Ho aderito alla progetto di Scajola per il suo programma e intendo sia rispettato, ma vedo frazioni abbandonate e una viabilità che è un disastro. Chiedo quindi dei chiarimenti per capire dove stiamo andando a parare. Sul commercio abbiamo una Tari elevata che sta facendo imbufalire tutti e lo stesso dicasi per la Tosap, per il suolo pubblico e le imposte per le insegne. I commercianti non ce la fanno più e hanno ragione. Chiederò al sindaco di chiarirmi quale è la sua idea su questi temi da qui a fine mandato e cosa si pensa di fare”.

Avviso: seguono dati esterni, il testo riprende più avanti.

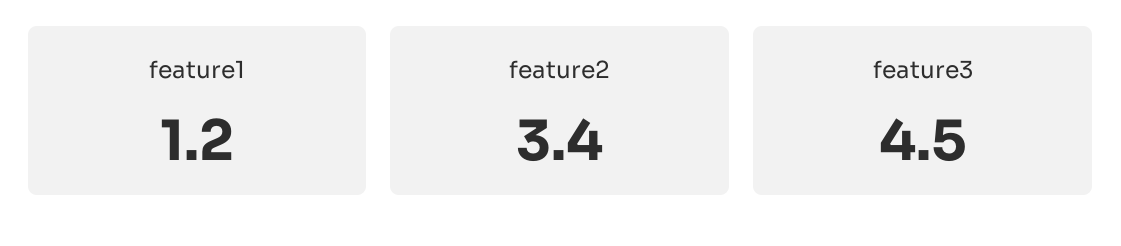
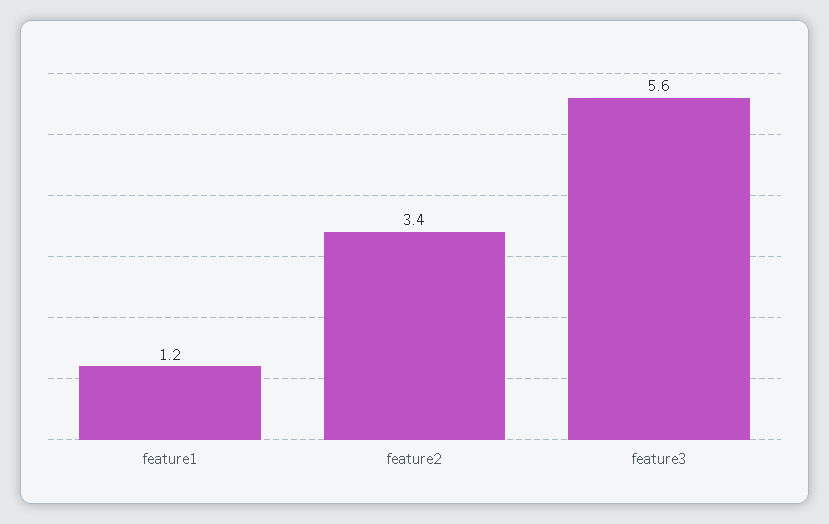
  {
    "feature1": 1.2,
    "feature2": 3.4,
-   "feature3": 4.5
+   "feature3": 5.6
  }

Sulle sue dimissioni da presidente della Commissione consigliare La Monica smorza i toni, ma li riaccende subito in riferimento alla convocazione del Consiglio comunale prevista per domattina.
Prosegue Davide La Monica: “Le mie dimissioni da presidente della Commissione seconda sono legate a motivi personali e di lavoro. Ma la convocazione del Consiglio comunale alle 9 del mattino va bene per chi fa politica di professione, è in pensione o non lavora. Io quella mattina ho due udienze in tribunale e per venire in Consiglio dovrei saltarle, cosa che è impensabile. E non ritengo corretto chiedere un legittimo impedimento per far rinviare le udienze, anche per rispetto nei confronti dei miei clienti. Volevo fare una question time, ma è assurdo pensare di andarla a fare alle otto e mezza del mattino”.
Di spaccatura con la maggioranza Davide la Monica, però, non vuol sentir parlare e ribatte: “Ritengo che a metà mandato sia anche normale fare dei bilanci e un punto della situazione. Voglio avere garanzie dal sindaco che si facciano determinate cose da qui a fine mandato. Io non ho spaccato con la maggioranza, sia chiaro. Chiedo un chiarimento e parlerò con il sindaco nei prossimi giorni. Tutto qui”. Come se fosse poco, aggiungiamo noi.